## BRANO DA LEGGERE
----------

Celebriamo il compleanno di Zizou raccontando le due partite che più lo definiscono, quelle con il Brasile e l’Italia ai Mondiali 2006
Contravvenendo alla regola che qualcuno ha messo in bocca a Frank Zappa ("Scrivere di musica è coma ballare di architettura"), si può provare a descrivere un calciatore che in campo sembrava un hockeista su ghiaccio citando un consiglio di un campione di tennis? Se quel calciatore è Zinedine Zidane, uno dei pochi eletti che ha letteralmente sfondato il confine del proprio sport per diventare altro, per diventare arte, perché no?
La frase, controintuitiva, quasi suicida, di Bill Tilden (vincitore di 3 Wimbledon, 7 Davis, 19 Slam in totale), è: "Gioca sul colpo più forte del tuo avversario, ancora e ancora, fino a sgretolargli ogni certezza". Zidane magari non l’ha nemmeno mai sentita quella frase, eppure sembra la descrizione esatta di una delle due partite che meglio definiscono la sua lunga carriera, arrivate entrambe quando la carriera aveva già la data di scadenza. Quella data l’aveva messa lui, ed erano i Mondiali del 2006. Li giocava sapendo che avrebbe smesso comunque, qualsiasi cosa fosse successa. E di cose, in quei giorni, ne sono successe parecchie.
La partita che è diventata la dimostrazione plastica della frase di Tilden è Francia-Brasile, giocata il primo luglio, un classico di YouTube per pallonari. La Francia, considerata a fine ciclo, con un gioco a tratti involuto e un allenatore (Raymond Domenech) poco ispirato, ha appena battuto la Spagna 3-1 negli ottavi di finale. Era andata sotto, l’aveva ripresa, aveva rischiato grosso e infine l’aveva ribaltata anche grazie a una partita sontuosa di Zidane. Non era ancora niente.
Pallonetto ai danni di Kakà (Keystone)
Quando i francesi scendono in campo nei quarti di finale contro il Brasile, i sudamericani sono considerati ampiamente favoriti: hanno Ronaldo, Ronaldinho, Kakà, Cafu, Roberto Carlos… possono perfino permettersi di tenere in panchina gente come Adriano e Robinho. I rapporti di forza sembrano chiari e difficilmente ribaltabili: a quello però ci pensa Zidane, che da solo cambia l’inerzia della partita, così come farà – in senso opposto – pochi giorni dopo nella finale contro l’Italia.

----------

## MATERIALE
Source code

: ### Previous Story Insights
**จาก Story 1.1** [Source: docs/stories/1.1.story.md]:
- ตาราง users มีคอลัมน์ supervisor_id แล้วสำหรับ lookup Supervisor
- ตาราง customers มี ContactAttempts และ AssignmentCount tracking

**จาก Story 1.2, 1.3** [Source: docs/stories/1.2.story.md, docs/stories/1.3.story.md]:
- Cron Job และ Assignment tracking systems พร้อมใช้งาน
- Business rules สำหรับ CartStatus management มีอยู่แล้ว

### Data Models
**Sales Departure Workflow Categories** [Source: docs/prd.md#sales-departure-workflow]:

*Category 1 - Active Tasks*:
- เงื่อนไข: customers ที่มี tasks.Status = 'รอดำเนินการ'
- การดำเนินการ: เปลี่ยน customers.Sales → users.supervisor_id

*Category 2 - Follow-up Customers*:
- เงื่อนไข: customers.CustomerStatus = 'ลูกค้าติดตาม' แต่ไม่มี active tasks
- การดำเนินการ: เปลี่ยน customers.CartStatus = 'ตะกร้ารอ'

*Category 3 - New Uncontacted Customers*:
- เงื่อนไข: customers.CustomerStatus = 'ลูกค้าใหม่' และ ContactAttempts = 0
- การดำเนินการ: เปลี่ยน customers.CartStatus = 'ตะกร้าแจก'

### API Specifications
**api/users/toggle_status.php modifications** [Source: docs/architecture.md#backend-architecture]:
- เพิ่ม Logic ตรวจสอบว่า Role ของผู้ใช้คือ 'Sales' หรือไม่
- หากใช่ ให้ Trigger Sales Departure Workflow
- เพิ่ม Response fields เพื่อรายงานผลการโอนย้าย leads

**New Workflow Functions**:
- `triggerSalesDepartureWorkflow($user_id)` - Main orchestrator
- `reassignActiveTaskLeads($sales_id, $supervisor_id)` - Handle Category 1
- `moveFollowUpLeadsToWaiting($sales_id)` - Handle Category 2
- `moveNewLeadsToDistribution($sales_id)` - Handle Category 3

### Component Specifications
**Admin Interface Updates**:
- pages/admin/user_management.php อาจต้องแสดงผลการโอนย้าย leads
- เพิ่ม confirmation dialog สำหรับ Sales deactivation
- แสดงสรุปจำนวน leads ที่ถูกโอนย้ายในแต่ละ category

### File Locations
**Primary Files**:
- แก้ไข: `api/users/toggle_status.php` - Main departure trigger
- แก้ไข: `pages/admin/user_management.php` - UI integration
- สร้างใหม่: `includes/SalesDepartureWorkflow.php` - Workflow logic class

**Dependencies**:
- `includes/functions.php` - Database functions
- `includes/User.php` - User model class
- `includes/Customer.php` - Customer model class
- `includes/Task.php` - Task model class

----------

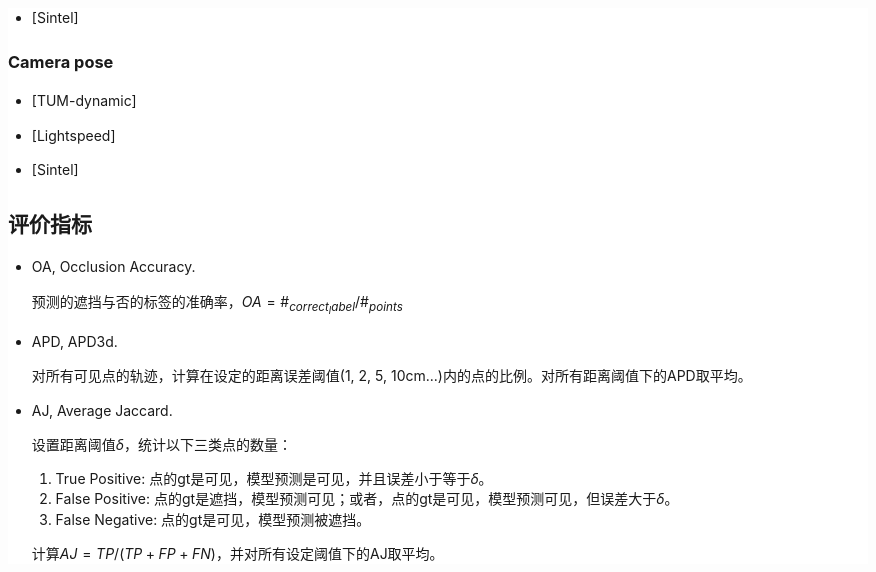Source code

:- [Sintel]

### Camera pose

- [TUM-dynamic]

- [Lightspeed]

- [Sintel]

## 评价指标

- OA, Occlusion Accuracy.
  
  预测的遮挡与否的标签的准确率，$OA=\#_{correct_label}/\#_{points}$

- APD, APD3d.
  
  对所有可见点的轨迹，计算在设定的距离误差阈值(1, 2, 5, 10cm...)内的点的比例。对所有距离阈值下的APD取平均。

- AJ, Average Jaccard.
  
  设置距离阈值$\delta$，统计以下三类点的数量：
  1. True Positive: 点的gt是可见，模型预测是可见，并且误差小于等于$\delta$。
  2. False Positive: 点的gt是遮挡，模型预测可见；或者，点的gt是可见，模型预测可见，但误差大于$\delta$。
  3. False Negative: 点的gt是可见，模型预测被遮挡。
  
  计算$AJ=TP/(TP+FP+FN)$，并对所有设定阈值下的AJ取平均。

----------

## ATTIVITÀ
1. Secondo il brano su Zidane, con quale punteggio la Francia aveva battuto la Spagna negli ottavi di finale?
2. Prosegui il brano su Zidane ai Mondiali 2006, riprendendo subito dopo la sua ultima frase.
Il materiale non ha alcun ruolo in questo lavoro.

## SOLUZIONI
1. 3-1.

2.
Zizou inizia l’incontro saltando tre avversari a centrocampo con un colpo di tacco e un doppio passo, con un’inevitabilità che ti fa pensare alla premeditazione. Poi si mette a stoppare palloni impossibili come se fosse il venditore di una colla da applicare agli scarpini che deve dimostrare la validità del suo prodotto.
Si prende anche spazi e tempi quasi teatrali per queste giocate, come se volesse essere sicuro che tutti vedano. Supera Kakà in palleggio strappando gli applausi dello stadio, salta un sorpreso Cafu con un rapido giochino fatto usando entrambi i piedi e non si ferma più fino alla fine tra tunnel, pallonetti e dribbling irridenti. Sta facendo il brasiliano in mezzo ai brasiliani, meglio dei brasiliani. Attira palloni perché capisce che quell’esibizione sta togliendo certezze ai verdeoro che, come gli avversari dei videogiochi, perdono una tacca di energia ogni volta che Zidane li colpisce con una giocata. Robinho a fine primo tempo lo abbraccia con un sorriso e un impeto eccessivi per l’occasione come un padrone di casa che si ritrova a cena l’amico che teme possa sedurgli la moglie.
Il pallonetto a Ronaldo (Keystone)
Nel secondo tempo Zizou alza il livello andando a dribblare perfino dove non serve, e provando giocate sugli avversari più forti (un pallonetto a Ronaldo viene accolto con un’ovazione). Sarà ovviamente lui a pescare con una punizione telecomandata sul secondo palo Thierry Henry, che tutto solo segna il gol che vale la partita. Il resto si riassume così: appena il Brasile prova ad alzare la testa, i francesi passano la palla a Zidane e quelli si ritirano indietro tutti assieme come un’onda.
Il 10 della Francia sbaglia il primo pallone, al limite della sua area, a pochi minuti dalla fine, per stanchezza - forse - e per eccesso di confidenza. A fine partita, Robinho gli passa accanto e nemmeno lo guarda, come uno che durante la cena ha visto sparire la moglie con l’amico: Zizou gli passa una mano sopra la testa. Missione compiuta: la Francia elimina il Brasile. Il gol – come detto – è di Henry, ma si parla solo di Zidane. Ci si chiede perché un campione così scintillante debba lasciare il calcio di lì a pochi giorni. L’unico precedente di un giocatore capace di far ammattire così la Seleçao a un Mondiale era stato Bruno Conti, nel 1982 – inafferrabile al cospetto di un ÜberBrasile, quello di Zico, Falcao, Socrates e compagnia – incoronato da Pelé con l’etichetta "l’unico vero brasiliano in campo".
Francia-Brasile è finita. I sudamericani sono fuori (Keystone)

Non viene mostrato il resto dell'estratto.